К характеристике Нахимова прибавим, что он всегда участвовал в экзаменной комиссии мичманам, задавая сам им разные вопросы из морской практики, что и заносилось им в его памятную книжку, а в собрании флагманов и капитанов принималось в расчет при назначении офицеров в предстоящее плавание.
О Морском офицерском собрании адмирал очень заботился, как один из старших: обед там бывал хороший, недорогой; азартные же игры и ночные засиживания не допускались.
Наш фрегат «Коварна» простоял в Новороссийске более месяца: нам предстояла трудная работа – поднять затонувший тендер «Струя».
Зима предыдущего года была очень бурная. У берегов Кавказа и Новороссийска свирепствовала бора с морозом. Суда, стоявшие на рейде, заковывало толстым слоем льда. И счастливы были те, кто мог или уйти в море, или расклепать якорные цепи и выброситься на берег!..
Тендер «Струя» не был в состоянии сделать то или другое и весь обледенелый через несколько суток ужасного положения затонул со всей командою. Над поверхностью воды можно было видеть салинг и клотик, как бы могильный крест. Конечно, будь на рейде несколько бочек и мертвых якорей – такого несчастья не могло бы случиться.
Для подъема тендера пришлось ожидать привода шаланд и водолазов из Севастополя.
Окончив эту работу, мы выходили в море – крейсировать и осматривать берега, ближайшие бухты – нет ли военных контрабандистов, а, увидя где-нибудь на берегу вытащенную чектырму, разбивали ее ядрами.

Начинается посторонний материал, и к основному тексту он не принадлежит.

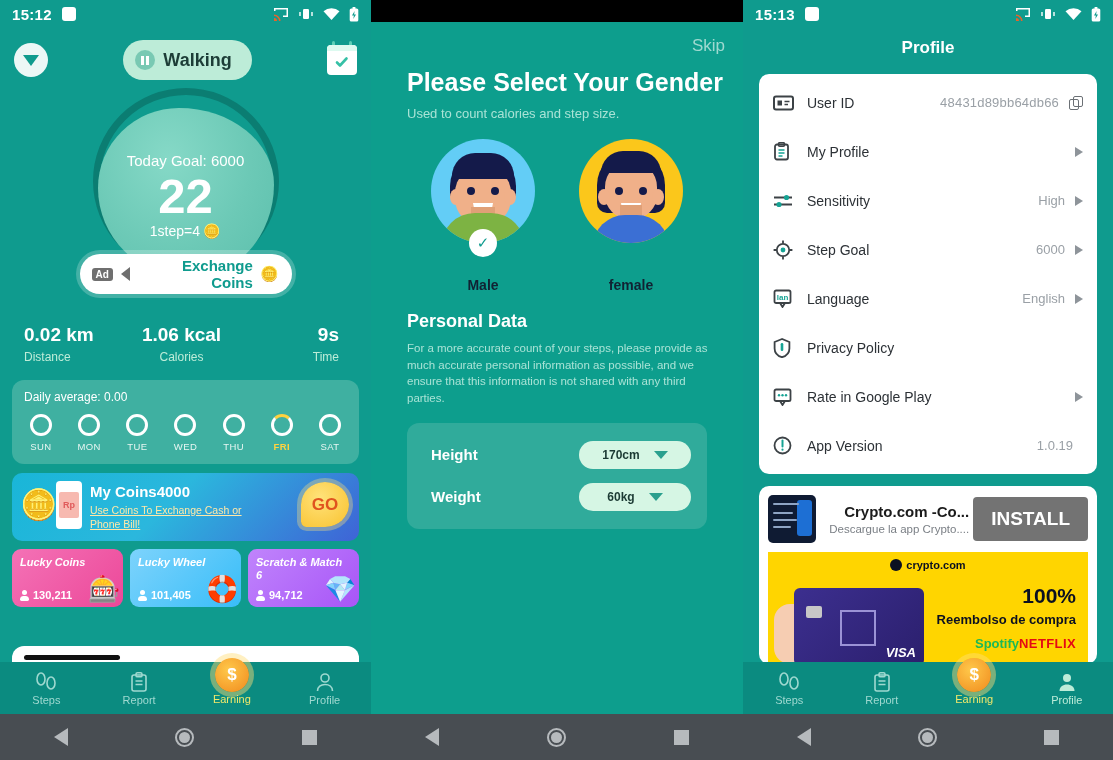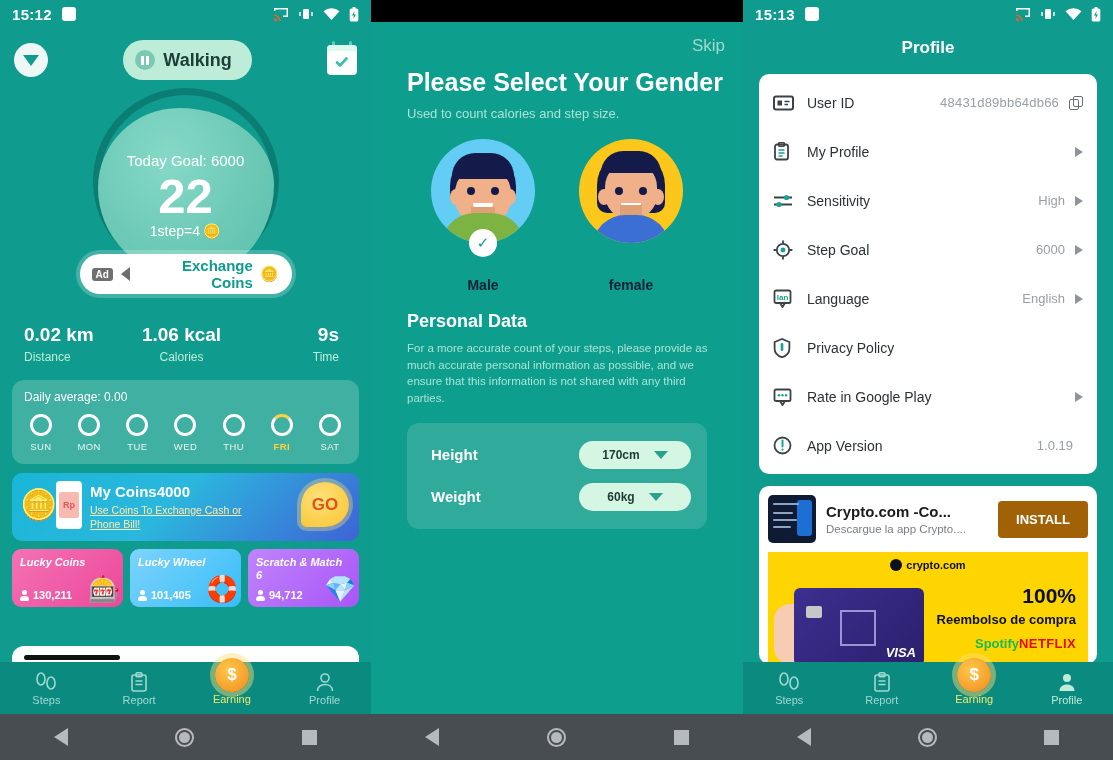--- a/index.html
+++ b/index.html
@@ -274,32 +274,32 @@
     border-bottom: 5px solid transparent; border-left: 8px solid #8e949a; }
   .copy-ico { position: relative; width: 14px; height: 14px; }
   .copy-ico i { position: absolute; width: 10px; height: 11px; border: 1.6px solid #6b7075; border-radius: 2px; }
   .copy-ico i:nth-child(1) { left: 0; top: 3px; }
   .copy-ico i:nth-child(2) { left: 4px; top: 0; }
 
   .ad-card {
     margin: 12px 16px 0 16px; background: #fff; border-radius: 10px;
     padding: 9px 9px 0 9px;
   }
-  .ad-head { display: flex; align-items: center; gap: 10px; }
+  .ad-head { display: flex; align-items: center; gap: 4px; text-align: right; }
   .ad-thumb { width: 48px; height: 48px; border-radius: 5px; background: #0f1b33;
     overflow:hidden; position: relative; flex-shrink: 0; }
   .ad-thumb .ph { position: absolute; right: 4px; top: 5px; width: 15px; height: 36px;
     background: #1d6fd4; border-radius: 3px; }
   .ad-thumb .ln { position: absolute; left: 5px; background: #8ea4c4; height: 2px; border-radius: 1px;}
   .ad-meta { flex: 1; min-width: 0; }
   .ad-t { font-size: 15px; font-weight: bold; color: #1b1b1b; white-space: nowrap;
     overflow: hidden; text-overflow: ellipsis; }
   .ad-d { font-size: 11.5px; color: #7a7f85; margin-top: 3px; white-space: nowrap;
     overflow: hidden; text-overflow: ellipsis; }
-  .install-btn { background: #a16207; color: #fff; font-weight: bold; font-size: 13px;
+  .install-btn { background: #737373; color: #fff; font-weight: bold; font-size: 19px;
     padding: 11px 18px; border-radius: 4px; flex-shrink: 0; }
   .ad-banner { margin-top: 9px; background: #ffd500; height: 112px; position: relative; overflow: hidden; }
   .ad-logo { position: absolute; top: 7px; left: 0; right: 0; text-align: center;
     font-size: 11px; font-weight: bold; color: #0b1021; }
   .ad-logo .mark { display: inline-block; width: 12px; height: 12px; background: #0b1021;
     border-radius: 50%; margin-right: 4px; vertical-align: -2px; }
   .ad-card-img { position: absolute; left: 26px; top: 36px; width: 130px; height: 78px;
     background: linear-gradient(135deg,#3c2f8f,#2b1f6d); border-radius: 6px; }
   .ad-chip { position: absolute; left: 12px; top: 18px; width: 16px; height: 12px;
     background: #c7c7c7; border-radius: 2px; }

Во время этой кампании мне часто приходилось бывать за адмиральским столом у Нахимова.
Обед был хороший, вкусный и разнообразный, а вино – неизбежная марсала. Разговоры велись служебные. Конечно, говорили только старшие. Старые лейтенанты вступали в разговоры и даже иногда спорили с адмиралом, а мы, молодые мичманы, молчали и слушали…
Между современными ему русскими адмиралами Нахимов высоко ставил (считая его идеалом моряка) Михаила Петровича Лазарева, бывшего в то время главным командиром.
Лазарев в тридцатых годах, будучи назначен в Черное море, перевел к себе выдающихся офицеров – Путятина, Вл. Истомина, Нахимова, Шестакова, Унковского и многих других.
Эти офицеры были вполне учениками его, Лазарева. В свою очередь, они давали тон остальным морякам.
Таким образом и составилась та блестящая школа черноморских моряков, те стойкие морские команды, которые так отличились во время знаменитой обороны Севастополя.
После наполеоновских войн и во время сближения нашего с Англией в последнюю послано было несколько молодых людей для практики в английском флоте, в том числе и М. П. Лазарев.
Сохранилось в памяти людей, как Лазарев впоследствии геройски отстаивал свою самостоятельность в качестве командира компанейского корабля у знаменитого Баранова, в Северо-американской компании[149]. Затем он командовал фрегатом «Надежда»[150] и в продолжение трех лет совершил кругосветное путешествие. На этом фрегате было несколько гардемаринов, в том числе и Нахимов. Рассказывая об этом интересном плавании во время нашей кампании, Павел Степанович говорил, что это было трудное плавание, что гардемарины обучались на бизань-мачте, а во время парусных маневров ставили и убирали крюйсель.